Harradine maintained that holding the fate of important legislation placed too much on the shoulders of one person.
His solace was the bush.
After a hard week in Canberra he’d recharge his spirit by going up the Tasmanian east coast with Marian and sitting under the stars in a small boat or climbing in the Blue Tier.
His love of the wilderness was almost the only thing he had in common with fellow Tasmanian senator Bob Brown.
Yet in the 1960s, when he was the state’s trade union boss, he refused conservationists’ pleas to use his industrial muscle to try to save Lake Pedder because he feared the impact on jobs.
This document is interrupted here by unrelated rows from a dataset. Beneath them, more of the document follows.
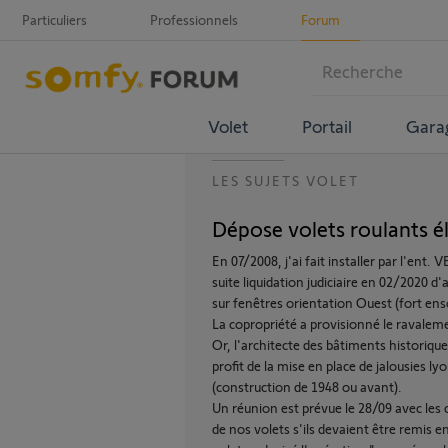
Particuliers
Professionnels
Forum
Volet
Portail
Gara
LES SUJETS VOLET
Dépose volets roulants é
En 07/2008, j'ai fait installer par l'en
suite liquidation judiciaire en 02/2020 
sur fenêtres orientation Ouest (fort enso
La copropriété a provisionné le ravalem
Or, l'architecte des bâtiments historiq
profit de la mise en place de jalousies 
(construction de 1948 ou avant).
Un réunion est prévue le 28/09 avec les c
de nos volets s'ils devaient être remis en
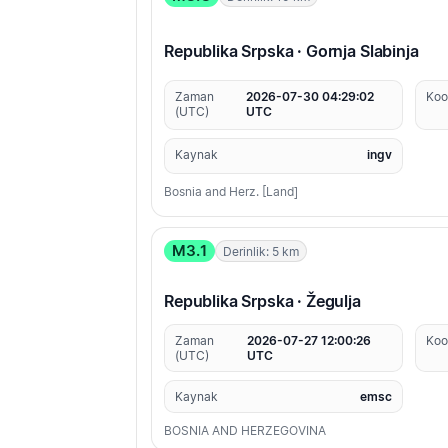
Republika Srpska · Gornja Slabinja
Zaman
2026-07-30 04:29:02
Koo
(UTC)
UTC
Kaynak
ingv
Bosnia and Herz. [Land]
M3.1
Derinlik: 5 km
Republika Srpska · Žegulja
Zaman
2026-07-27 12:00:26
Koo
(UTC)
UTC
Kaynak
emsc
BOSNIA AND HERZEGOVINA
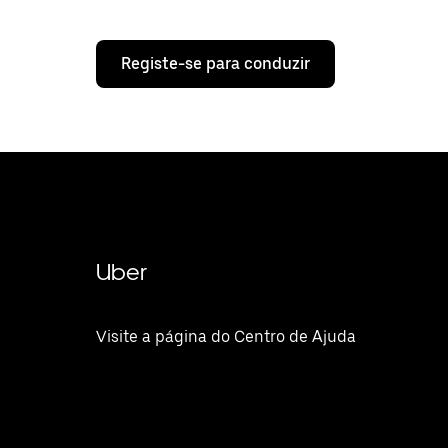
Registe-se para conduzir
Uber
Visite a página do Centro de Ajuda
Later he opposed federal intervention to save the Franklin River.
Harradine suffered a stroke in March 2005. That confirmed what he’d probably already decided – to retire when his term ended in the middle of the year.
That was also when the Howard government gained a majority in the upper house, prompting one of Harradine’s last pieces of advice: “He (Howard) needs to remember that there is a Senate and that it has proper functions as a house of review and a house which holds unelected bodies accountable for the expenditure of public money.”
His respect for and knowledge of the upper house and its procedures were immense.
He used the position that the Senate’s numbers sometimes bestowed on him to exploit and manipulate; but also, in his unique way, to ensure that major government legislation was scrutinised by an intelligence with a bedrock of firm principles which was beholden to no political party.